------ Working data ------

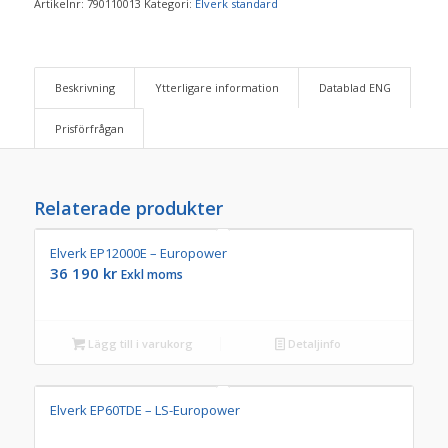
Artikelnr:
790110013
Kategori:
Elverk standard
Beskrivning
Ytterligare information
Datablad ENG
Prisförfrågan
Relaterade produkter
Elverk EP12000E – Europower
36 190
kr
Exkl moms
Lägg till i varukorg
Detaljinfo
Elverk EP60TDE – LS-Europower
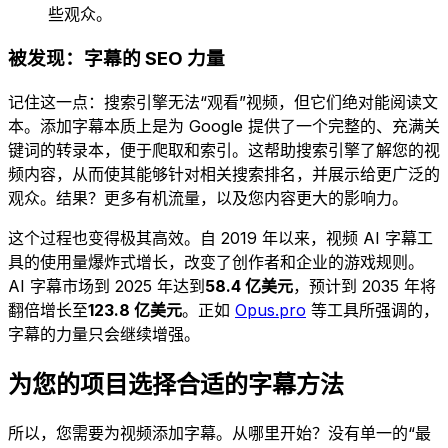
些观众。
被发现：字幕的 SEO 力量
记住这一点：搜索引擎无法“观看”视频，但它们绝对能阅读文
本。添加字幕本质上是为 Google 提供了一个完整的、充满关
键词的转录本，便于爬取和索引。这帮助搜索引擎了解您的视
频内容，从而使其能够针对相关搜索排名，并展示给更广泛的
观众。结果？更多有机流量，以及您内容更大的影响力。
这个过程也变得极其高效。自 2019 年以来，视频 AI 字幕工
具的使用量爆炸式增长，改变了创作者和企业的游戏规则。
AI 字幕市场到 2025 年达到
58.4 亿美元
，预计到 2035 年将
翻倍增长至
123.8 亿美元
。正如
Opus.pro
等工具所强调的，
字幕的力量只会继续增强。
为您的项目选择合适的字幕方法
所以，您需要为视频添加字幕。从哪里开始？没有单一的“最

------

#### Your task:
What is needed is an exact transcription of every entry, minus the pictures.

#### Written reply:
Artikelnr:
790110013
Kategori:
Elverk standard
Beskrivning
Ytterligare information
Datablad ENG
Prisförfrågan
Relaterade produkter
Elverk EP12000E – Europower
36 190
kr
Exkl moms
Lägg till i varukorg
Detaljinfo
Elverk EP60TDE – LS-Europower
些观众。
被发现：字幕的 SEO 力量
记住这一点：搜索引擎无法“观看”视频，但它们绝对能阅读文
本。添加字幕本质上是为 Google 提供了一个完整的、充满关
键词的转录本，便于爬取和索引。这帮助搜索引擎了解您的视
频内容，从而使其能够针对相关搜索排名，并展示给更广泛的
观众。结果？更多有机流量，以及您内容更大的影响力。
这个过程也变得极其高效。自 2019 年以来，视频 AI 字幕工
具的使用量爆炸式增长，改变了创作者和企业的游戏规则。
AI 字幕市场到 2025 年达到
58.4 亿美元
，预计到 2035 年将
翻倍增长至
123.8 亿美元
。正如
Opus.pro
等工具所强调的，
字幕的力量只会继续增强。
为您的项目选择合适的字幕方法
所以，您需要为视频添加字幕。从哪里开始？没有单一的“最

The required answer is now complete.